= S. M. Guraddi =

Indian politician

S. M. Guraddi, formally known as Shri Shivashankarappa Mallappa Guraddi, was a prominent political figure from Karnataka who served as a Member of Parliament representing the Bijapur (now Vijayapura) constituency during the 8th Lok Sabha from 1984 to 1989. A dedicated member of the Janata Party, he emerged as a significant opposition leader during a period dominated by the Indian National Congress.

== Political career ==
His political journey began much earlier at the state level, where he was elected to the Karnataka Legislative Assembly in 1962 from the Muddebihal constituency. Throughout his career, he was recognized for his deep-rooted connection to the agrarian community of Northern Karnataka and his ability to bridge local grievances with national policy discussions.

In the halls of Parliament, Guraddi was an exceptionally active legislator, frequently challenging the government on matters of both regional development and national security. He was a persistent advocate for agricultural stability, often questioning the Ministry of Food and Civil Supplies regarding the procurement prices of wheat, rice, and bajra to ensure fair returns for farmers. Beyond agriculture, he showed a keen interest in technological and infrastructural advancement, pushing for the expansion of rural telephone exchanges and the modernization of inland waterways. He also demonstrated a strong stance on sovereignty and defence, notably raising alarms regarding the distribution of incorrect Indian maps by foreign embassies and inquiring into the production of sophisticated navigational systems for the armed forces.

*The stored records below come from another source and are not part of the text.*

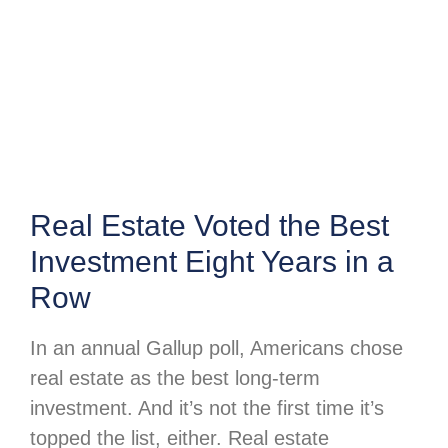
Real Estate Voted the Best
Investment Eight Years in a
Row
In an annual Gallup poll, Americans chose
real estate as the best long-term
investment. And it’s not the first time it’s
topped the list, either. Real estate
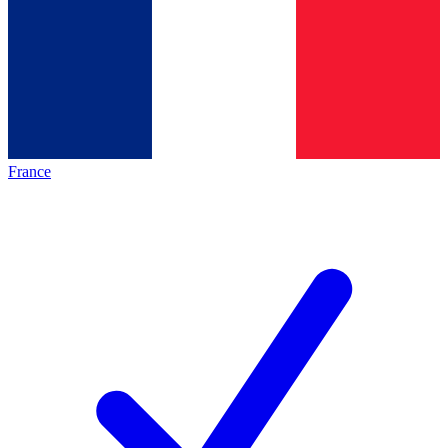
France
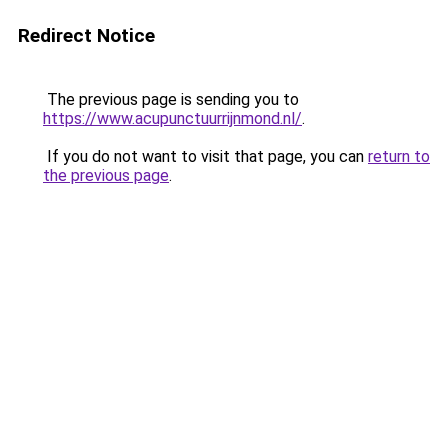
Redirect Notice
The previous page is sending you to
https://www.acupunctuurrijnmond.nl/
.
If you do not want to visit that page, you can
return to
the previous page
.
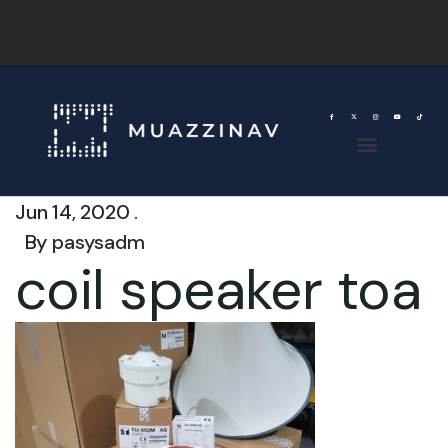
Jun 14, 2020 .
By
pasysadm
coil speaker toa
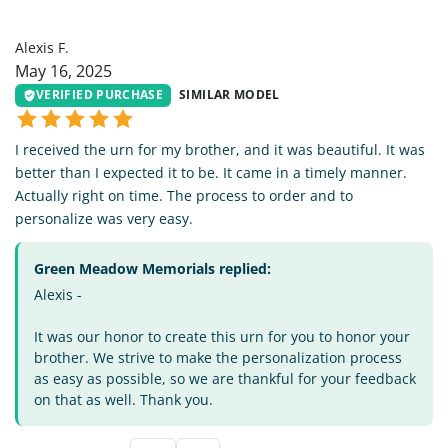
AF
Alexis F.
May 16, 2025
VERIFIED PURCHASE
SIMILAR MODEL
I received the urn for my brother, and it was beautiful. It was
better than I expected it to be. It came in a timely manner.
Actually right on time. The process to order and to
personalize was very easy.
Green Meadow Memorials replied:
Alexis -
It was our honor to create this urn for you to honor your
brother. We strive to make the personalization process
as easy as possible, so we are thankful for your feedback
on that as well. Thank you.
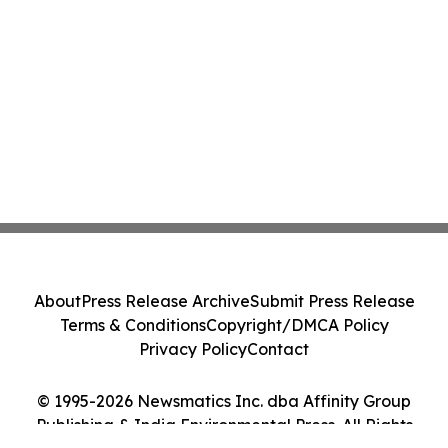
About
Press Release Archive
Submit Press Release
Terms & Conditions
Copyright/DMCA Policy
Privacy Policy
Contact
© 1995-2026 Newsmatics Inc. dba Affinity Group
Publishing & India Environmental Press. All Rights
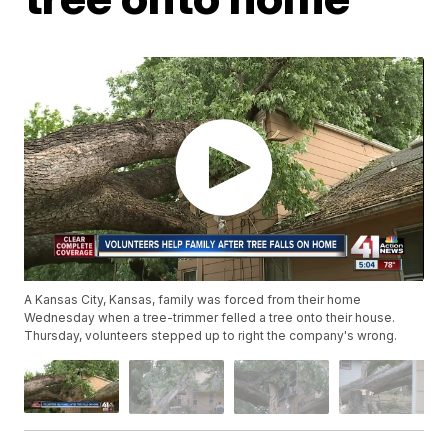
A Kansas City, Kansas, family was forced from their home
Wednesday when a tree-trimmer felled a tree onto their house.
Thursday, volunteers stepped up to right the company's wrong.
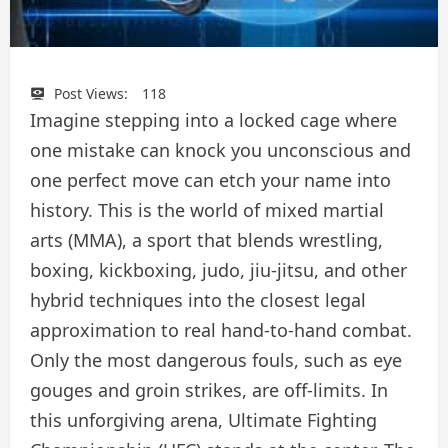
Post Views:
118
Imagine stepping into a locked cage where
one mistake can knock you unconscious and
one perfect move can etch your name into
history. This is the world of mixed martial
arts (MMA), a sport that blends wrestling,
boxing, kickboxing, judo, jiu-jitsu, and other
hybrid techniques into the closest legal
approximation to real hand-to-hand combat.
Only the most dangerous fouls, such as eye
gouges and groin strikes, are off-limits. In
this unforgiving arena, Ultimate Fighting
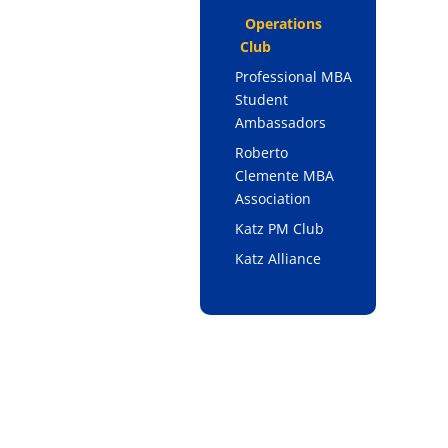
Operations
Club
Professional MBA
Student
Ambassadors
Roberto
Clemente MBA
Association
Katz PM Club
Katz Alliance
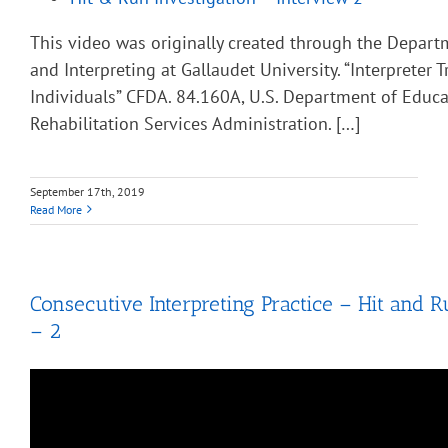
This video was originally created through the Depart
and Interpreting at Gallaudet University. “Interpreter T
Individuals” CFDA. 84.160A, U.S. Department of Educa
Rehabilitation Services Administration. […]
September 17th, 2019
Read More
Consecutive Interpreting Practice – Hit and R
– 2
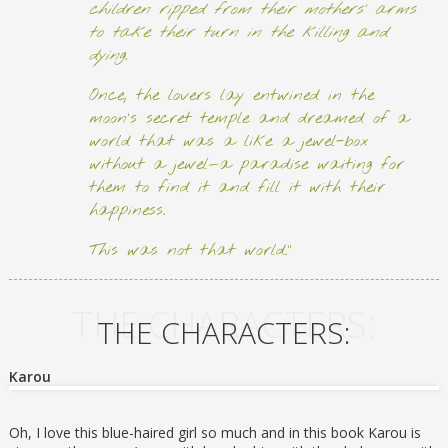
children ripped from their mothers’ arms
to take their turn in the killing and
dying.
Once, the lovers lay entwined in the
moon’s secret temple and dreamed of a
world that was a like a jewel-box
without a jewel—a paradise waiting for
them to find it and fill it with their
happiness.
This was not that world.”
THE CHARACTERS:
THE CHARACTERS:
Karou
Oh, I love this blue-haired girl so much and in this book Karou is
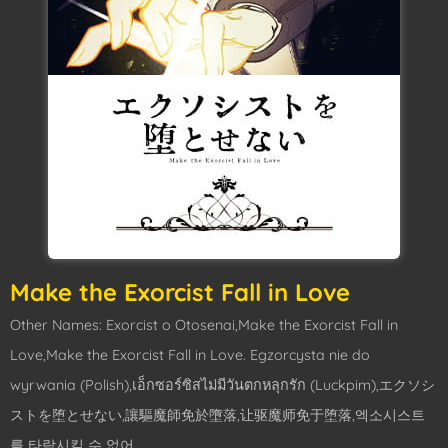
Make the Exorcist Fall in Love
Other Names: Exorcist o Otosenai,Make the Exorcist Fall in
Love,Make the Exorcist Fall in Love. Egzorcysta nie do
wyrwania (Polish),เอ็กซอร์ซิสไม่มีวันตกหลุกรัก (Luckpim),エクソシ
ストを堕とせない,讓驅魔師免於墮落,让驱魔师免于堕落,엑소시스트
를 타락시킬 수 없어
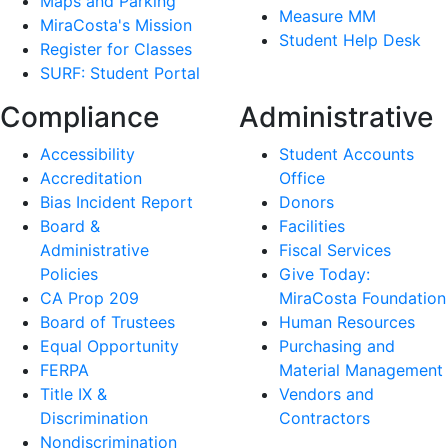
Maps and Parking
Measure MM
MiraCosta's Mission
Student Help Desk
Register for Classes
SURF: Student Portal
Compliance
Administrative
Accessibility
Student Accounts
Accreditation
Office
Bias Incident Report
Donors
Board &
Facilities
Administrative
Fiscal Services
Policies
Give Today:
CA Prop 209
MiraCosta Foundation
Board of Trustees
Human Resources
Equal Opportunity
Purchasing and
FERPA
Material Management
Title IX &
Vendors and
Discrimination
Contractors
Nondiscrimination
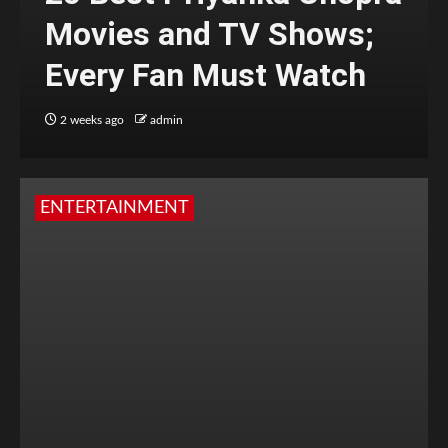
Movies and TV Shows;
Every Fan Must Watch
2 weeks ago
admin
ENTERTAINMENT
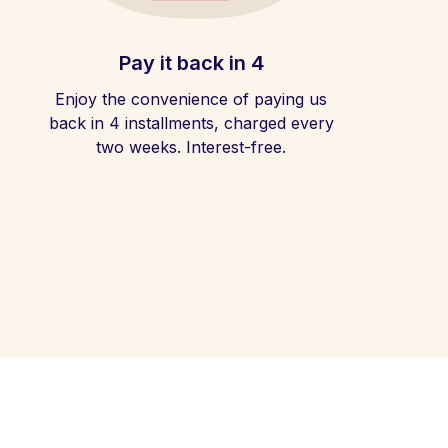
Pay it back in 4
Enjoy the convenience of paying us
back in 4 installments, charged every
two weeks. Interest-free.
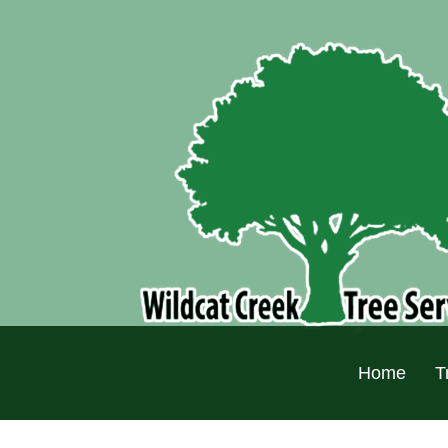
Home
T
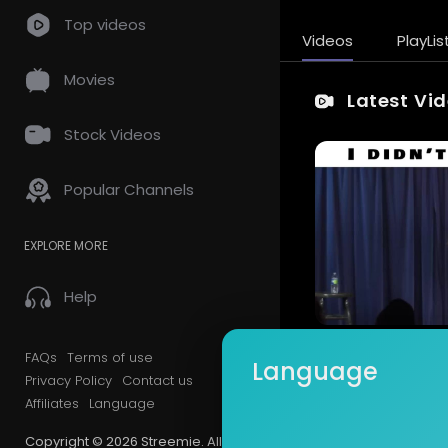
Top videos
Videos
PlayLis
Movies
Latest Vi
Stock Videos
Popular Channels
EXPLORE MORE
Help
FAQs
Terms of use
Language
Privacy Policy
Contact us
Affiliates
Language
Copyright © 2026 Streemie. All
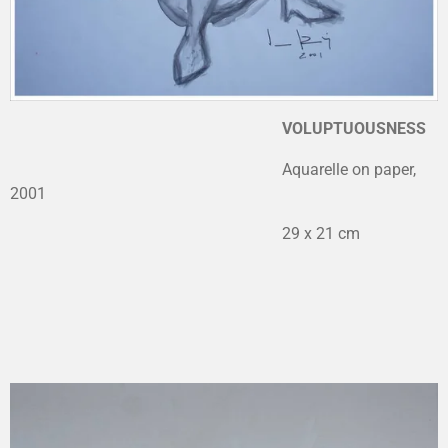
VOLUPTUOUSNESS
Aquarelle on paper,
2001
29 x 21 cm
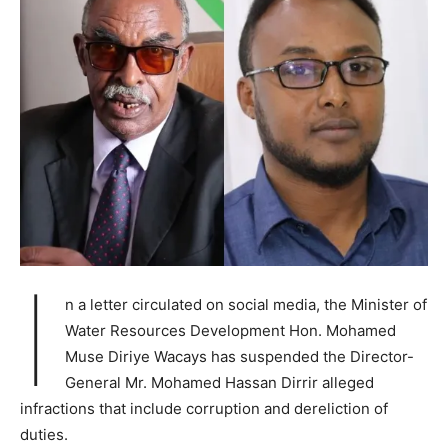
I
n a letter circulated on social media, the Minister of
Water Resources Development Hon. Mohamed
Muse Diriye Wacays has suspended the Director-
General Mr. Mohamed Hassan Dirrir alleged
infractions that include corruption and dereliction of
duties.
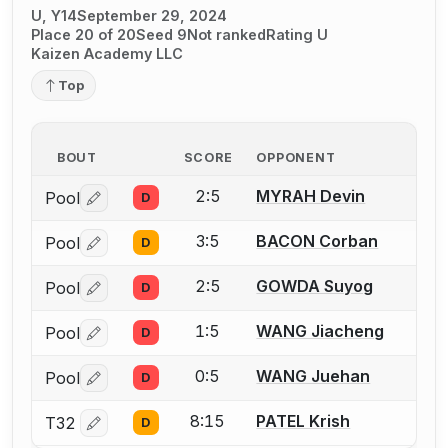
U, Y14
September 29, 2024
Place 20 of 20
Seed 9
Not ranked
Rating U
Kaizen Academy LLC
Top
BOUT
SCORE
OPPONENT
2:5
MYRAH Devin
Pool
D
Log in or create an account to report a bout correctio
3:5
BACON Corban
Pool
D
Log in or create an account to report a bout correctio
2:5
GOWDA Suyog
Pool
D
Log in or create an account to report a bout correctio
1:5
WANG Jiacheng
Pool
D
Log in or create an account to report a bout correctio
0:5
WANG Juehan
Pool
D
Log in or create an account to report a bout correctio
8:15
PATEL Krish
T32
D
Log in or create an account to report a bout correctio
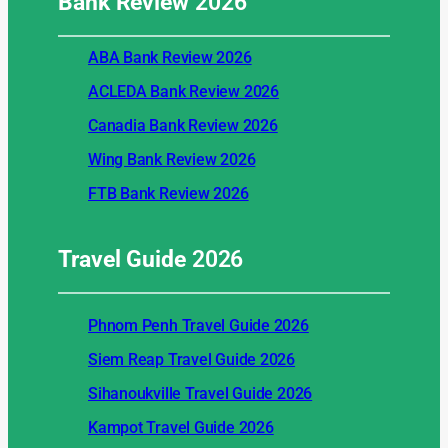
Bank Review
2026
ABA Bank Review 2026
ACLEDA Bank Review 2026
Canadia Bank Review 2026
Wing Bank Review 2026
FTB Bank Review 2026
Travel Guide
2026
Phnom Penh Travel Guide 2026
Siem Reap Travel Guide 2026
Sihanoukville Travel Guide 2026
Kampot Travel Guide 2026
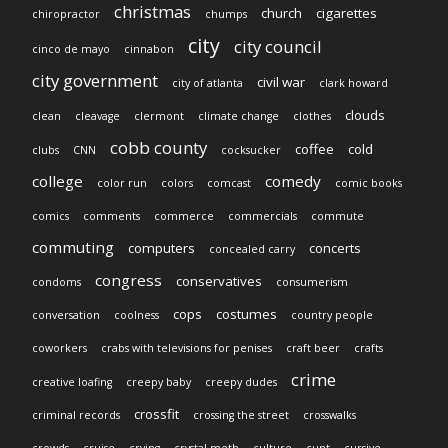
christmas
church
cigarettes
chiropractor
chumps
city
city council
cinco de mayo
cinnabon
city government
civil war
city of atlanta
clark howard
clouds
clean
cleavage
clermont
climate change
clothes
cobb county
coffee
cold
clubs
CNN
cocksucker
college
comedy
color run
colors
comcast
comic books
comics
comments
commerce
commercials
commute
commuting
computers
concerts
concealed carry
congress
conservatives
condoms
consumerism
cops
costumes
conversation
coolness
country people
coworkers
crabs with televisions for penises
craft beer
crafts
crime
creative loafing
creepy baby
creepy dudes
crossfit
criminal records
crossing the street
crosswalks
crowds
cruise
crying
crystal meth
culture
cunt
cursive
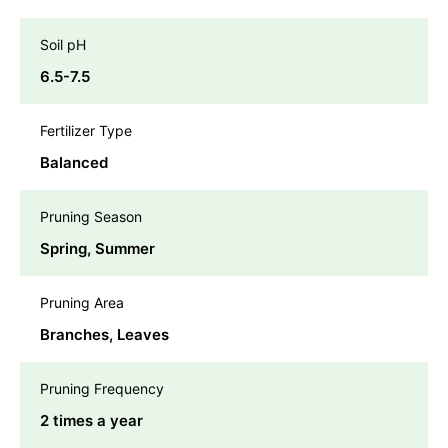
Soil pH
6.5-7.5
Fertilizer Type
Balanced
Pruning Season
Spring, Summer
Pruning Area
Branches, Leaves
Pruning Frequency
2 times a year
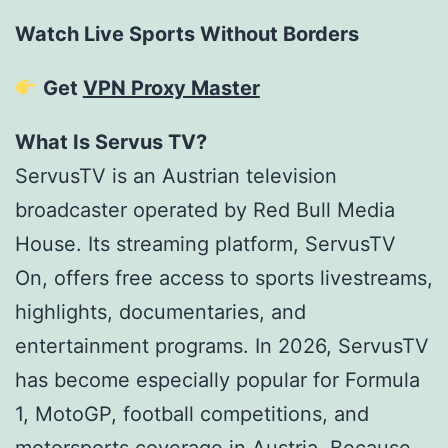
Watch Live Sports Without Borders
Get
VPN Proxy Master
What Is Servus TV?
ServusTV is an Austrian television
broadcaster operated by Red Bull Media
House. Its streaming platform, ServusTV
On, offers free access to sports livestreams,
highlights, documentaries, and
entertainment programs. In 2026, ServusTV
has become especially popular for Formula
1, MotoGP, football competitions, and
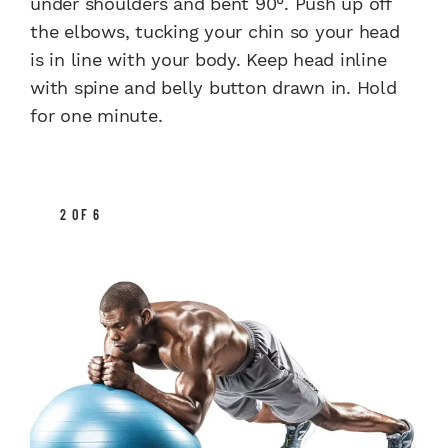
under shoulders and bent 90°. Push up off
the elbows, tucking your chin so your head
is in line with your body. Keep head inline
with spine and belly button drawn in. Hold
for one minute.
2 OF 6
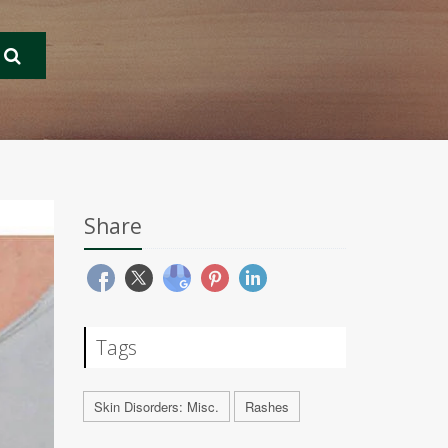
Share
Tags
Skin Disorders: Misc.
Rashes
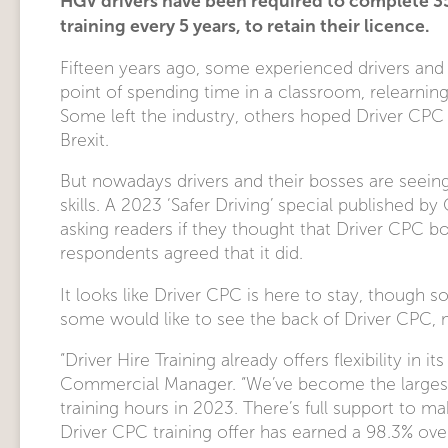
HGV drivers have been required to complete 3
training every 5 years, to retain their licence.
Fifteen years ago, some experienced drivers and
point of spending time in a classroom, relearnin
Some left the industry, others hoped Driver CPC
Brexit.
But nowadays drivers and their bosses are seeing 
skills. A 2023 ‘Safer Driving’ special published
asking readers if they thought that Driver CPC boo
respondents agreed that it did.
It looks like Driver CPC is here to stay, though so
some would like to see the back of Driver CPC, 
“Driver Hire Training already offers flexibility in i
Commercial Manager. “We’ve become the largest p
training hours in 2023. There’s full support to ma
Driver CPC training offer has earned a 98.3% overa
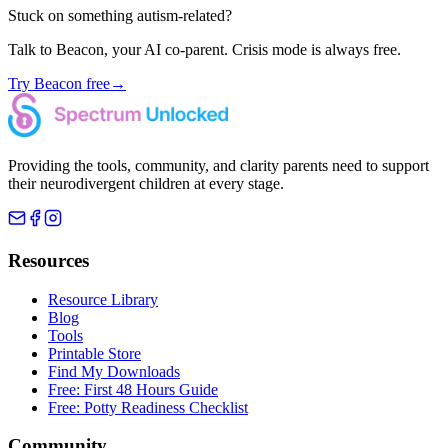
Stuck on something autism-related?
Talk to Beacon, your AI co-parent. Crisis mode is always free.
Try Beacon free
→
Providing the tools, community, and clarity parents need to support
their neurodivergent children at every stage.
Resources
Resource Library
Blog
Tools
Printable Store
Find My Downloads
Free: First 48 Hours Guide
Free: Potty Readiness Checklist
Community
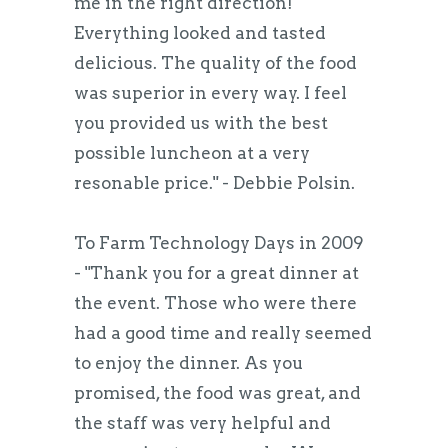
me in the right direction!
Everything looked and tasted
delicious. The quality of the food
was superior in every way. I feel
you provided us with the best
possible luncheon at a very
resonable price." - Debbie Polsin.
To Farm Technology Days in 2009
- "Thank you for a great dinner at
the event. Those who were there
had a good time and really seemed
to enjoy the dinner. As you
promised, the food was great, and
the staff was very helpful and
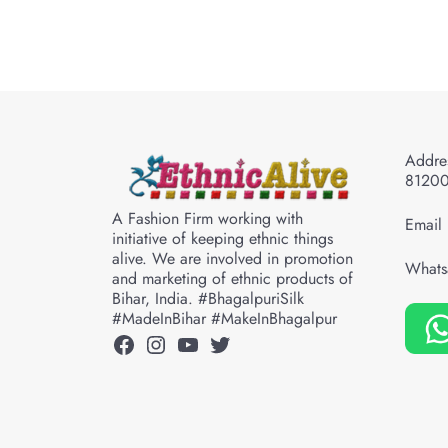
Addres
8120
A Fashion Firm working with
Email 
initiative of keeping ethnic things
alive. We are involved in promotion
Whats
and marketing of ethnic products of
Bihar, India. #BhagalpuriSilk
#MadeInBihar #MakeInBhagalpur
Facebook
Instagram
YouTube
Twitter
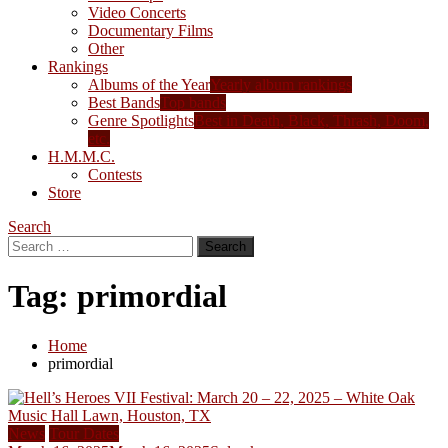
Video Concerts
Documentary Films
Other
Rankings
Albums of the Year
Yearly album rankings
Best Bands
Top bands
Genre Spotlights
Best in Death, Black, Thrash, Doom,
etc.
H.M.M.C.
Contests
Store
Search
Search
for:
Tag:
primordial
Home
primordial
News
Tour Dates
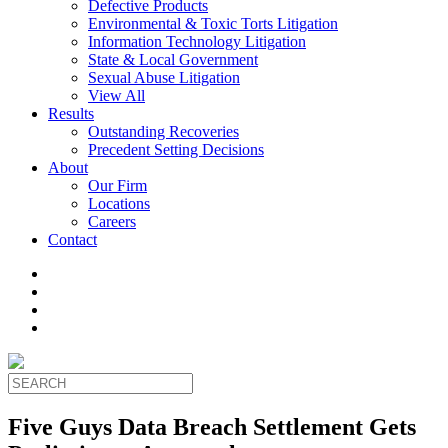
Defective Products
Environmental & Toxic Torts Litigation
Information Technology Litigation
State & Local Government
Sexual Abuse Litigation
View All
Results
Outstanding Recoveries
Precedent Setting Decisions
About
Our Firm
Locations
Careers
Contact
Five Guys Data Breach Settlement Gets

Guraddi’s influence extended into the cooperative and social sectors of Karnataka as well. He played a pivotal role in local governance and financial institutions, notably serving as the President of the Sarakari Naukarara Sahakari Bank Niyamit in Vijayapura. His leadership was celebrated during the bank's 75th-anniversary milestone in 1987, an event attended by then-Chief Minister Ramakrishna Hegde, which underscored Guraddi's status as a respected elder statesman in the state. Even after his tenure in the Lok Sabha, his contributions remained highly regarded; upon his passing in late 2007, the Lok Sabha paid him a formal obituary tribute on November 29, 2007, acknowledging his lifelong commitment to public service and the welfare of the people of Karnataka.